PADANG, Indonesia - Health workers doused the Indonesian city of Padang with disinfectant to ward off disease outbreaks and helicopters dropped aid to survivors six days after a devastating earthquake.

The rescue mission in the port city of 900,000, and in surrounding hills ravaged by landslides, has been all but abandoned for a relief effort to help thousands of homeless.

Indonesia's official toll from the quake is 704 dead and 295 missing, but the health minister said it could reach 3,000.

There was a brief moment of hope when workers reportedly heard a woman crying for help under the rubble of the collapsed Dutch-colonial era Ambacang hotel. An Indonesian commander at the site later said an Australian rescue team had turned up nothing and work to demolish the former city landmark resumed.

Aid is pouring in, but the scale of the disaster, heavy rains and road damage mean long delays before it reaches survivors.

I have seen reports on TV of boxes piling up at the airport and not making it to victims, said Gamawan Fauzi, the governor of West Sumatra. That's not fair. Those are the secondary items, not the priority items like food and water.

Since the quake, villagers have told Reuters correspondents in a number of areas little if any aid had arrived.

It is difficult to get water because it is being contaminated, said Agus, a resident in the Padang Alai area in the hills outside Padang. There is no electricity and it is difficult for us to get food and medicine.

Metro TV showed survivors scrabbling for food aid boxes dropped by helicopters and Red Cross helicopters were also bringing medical personnel to some remote areas.

The aerial view from onboard a Red Cross helicopter revealed utter devastation and huge scars of brown where landslides had torn away lush green hills and paddy fields.

The immediate needs are to get food to people who are still cut off, still isolated in settlements up in the hills, said Patrick Fuller, a spokesman for the Red Cross, adding that some areas were only reachable by foot or helicopter.

Indonesia's disaster agency has said it has nine helicopters, while Fuller said that U.S. Navy had offered more.

GOVERNOR DENIES AID BEING PILFERED

Governor Fauzi denied aid was falling into the wrong hands.

The receipt of aid is signed off by the head of each sub-district. So we know what they have received. I think the risk of corruption is small, but if anyone is caught doing that they must punished, Fauzi said

Rotting bodies were a big hazard and health experts said they were monitoring any outbreak of cholera and tetanus.

There are corpses, there are flies, water is scarce. It all makes infection easy, said Rustam Pakaya, head of the crisis center at the health ministry. Therefore, we are spraying disinfectants in Padang city. We will also do fogging for mosquitoes.

Half-collapsed buildings in Padang were being knocked down by heavy machinery on Tuesday, despite fears many bodies may still be under the rubble.

The governor said that the Indonesian Council of Ulama planned to issue an Islamic edit so that bodies under huge landslides in areas outside Padang could be left undisturbed in mass graves.

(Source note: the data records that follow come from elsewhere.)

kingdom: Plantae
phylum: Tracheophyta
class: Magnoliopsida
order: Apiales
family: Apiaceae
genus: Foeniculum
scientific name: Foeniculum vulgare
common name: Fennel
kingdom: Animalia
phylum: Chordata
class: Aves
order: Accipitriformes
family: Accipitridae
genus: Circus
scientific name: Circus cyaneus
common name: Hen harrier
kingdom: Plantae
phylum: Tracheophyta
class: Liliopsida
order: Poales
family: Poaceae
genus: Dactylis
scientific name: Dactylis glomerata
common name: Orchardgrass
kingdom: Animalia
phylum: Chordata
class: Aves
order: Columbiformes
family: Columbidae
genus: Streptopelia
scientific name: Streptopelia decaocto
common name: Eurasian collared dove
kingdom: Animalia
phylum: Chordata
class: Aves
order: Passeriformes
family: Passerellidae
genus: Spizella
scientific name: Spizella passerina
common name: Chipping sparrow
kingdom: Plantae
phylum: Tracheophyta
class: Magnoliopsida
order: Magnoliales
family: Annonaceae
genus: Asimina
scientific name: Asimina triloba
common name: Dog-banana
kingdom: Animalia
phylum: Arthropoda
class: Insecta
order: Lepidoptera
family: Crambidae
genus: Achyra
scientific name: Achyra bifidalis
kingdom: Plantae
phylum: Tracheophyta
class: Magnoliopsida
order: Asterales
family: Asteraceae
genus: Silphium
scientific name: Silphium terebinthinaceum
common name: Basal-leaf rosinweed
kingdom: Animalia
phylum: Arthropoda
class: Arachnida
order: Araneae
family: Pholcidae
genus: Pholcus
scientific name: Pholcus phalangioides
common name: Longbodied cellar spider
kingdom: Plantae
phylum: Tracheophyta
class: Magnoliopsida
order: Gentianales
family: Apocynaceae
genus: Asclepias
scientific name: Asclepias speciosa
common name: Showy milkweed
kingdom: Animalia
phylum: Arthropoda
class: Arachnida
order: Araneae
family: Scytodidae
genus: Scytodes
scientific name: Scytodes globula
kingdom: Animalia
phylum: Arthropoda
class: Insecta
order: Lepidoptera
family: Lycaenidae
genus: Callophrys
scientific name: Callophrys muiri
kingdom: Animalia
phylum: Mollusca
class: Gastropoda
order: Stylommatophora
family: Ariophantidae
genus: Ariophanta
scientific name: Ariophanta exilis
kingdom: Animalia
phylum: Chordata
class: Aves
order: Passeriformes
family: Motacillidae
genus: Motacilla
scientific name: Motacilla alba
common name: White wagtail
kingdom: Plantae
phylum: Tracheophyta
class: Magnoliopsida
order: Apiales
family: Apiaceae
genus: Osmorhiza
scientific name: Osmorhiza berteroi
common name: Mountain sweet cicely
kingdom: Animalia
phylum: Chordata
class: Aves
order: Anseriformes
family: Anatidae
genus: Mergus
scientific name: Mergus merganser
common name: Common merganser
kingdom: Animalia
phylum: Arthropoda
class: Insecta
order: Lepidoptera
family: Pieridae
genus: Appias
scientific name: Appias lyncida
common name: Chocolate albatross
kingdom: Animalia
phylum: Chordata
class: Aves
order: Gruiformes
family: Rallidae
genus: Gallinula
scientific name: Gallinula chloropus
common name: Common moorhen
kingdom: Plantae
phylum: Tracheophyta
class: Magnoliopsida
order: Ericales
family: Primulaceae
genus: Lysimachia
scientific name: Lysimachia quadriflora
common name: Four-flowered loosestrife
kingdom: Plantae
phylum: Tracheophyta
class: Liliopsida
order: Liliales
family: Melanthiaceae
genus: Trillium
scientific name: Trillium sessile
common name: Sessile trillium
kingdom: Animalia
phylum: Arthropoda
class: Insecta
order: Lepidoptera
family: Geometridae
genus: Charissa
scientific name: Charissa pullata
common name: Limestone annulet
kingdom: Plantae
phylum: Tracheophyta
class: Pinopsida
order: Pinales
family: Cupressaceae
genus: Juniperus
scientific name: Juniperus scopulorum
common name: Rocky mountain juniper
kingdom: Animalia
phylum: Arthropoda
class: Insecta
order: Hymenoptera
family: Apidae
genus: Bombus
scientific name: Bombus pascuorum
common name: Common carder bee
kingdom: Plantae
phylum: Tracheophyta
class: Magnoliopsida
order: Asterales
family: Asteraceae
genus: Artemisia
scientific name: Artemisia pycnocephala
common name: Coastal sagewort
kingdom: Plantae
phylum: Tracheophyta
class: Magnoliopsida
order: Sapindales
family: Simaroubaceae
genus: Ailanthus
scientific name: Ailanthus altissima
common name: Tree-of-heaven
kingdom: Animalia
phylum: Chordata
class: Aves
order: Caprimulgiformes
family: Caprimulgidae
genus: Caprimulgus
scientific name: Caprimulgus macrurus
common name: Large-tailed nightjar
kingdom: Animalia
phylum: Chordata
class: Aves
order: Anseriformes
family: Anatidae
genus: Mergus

But in the landslide-devastated village of Kepala Koto, a Reuters photographer witnessed four locals digging up the bodies of a man, a woman and a boy.

President Susilo Bambang Yudhoyono criticized local officials on Monday for not focusing enough on emergency needs, but he also called for an Aceh-style reconstruction.

In my view, I think we could implement what has been done in Aceh, Nias and Yogykarta, he said before a cabinet meeting.

The rebuilding of Aceh on the northern tip of Sumatra after the 2004 tsunami has largely been held up as success, while massive rehabilitation also took place on Nias island in Sumatra, and in the city of Yogyakarta in Java after ruinous quakes.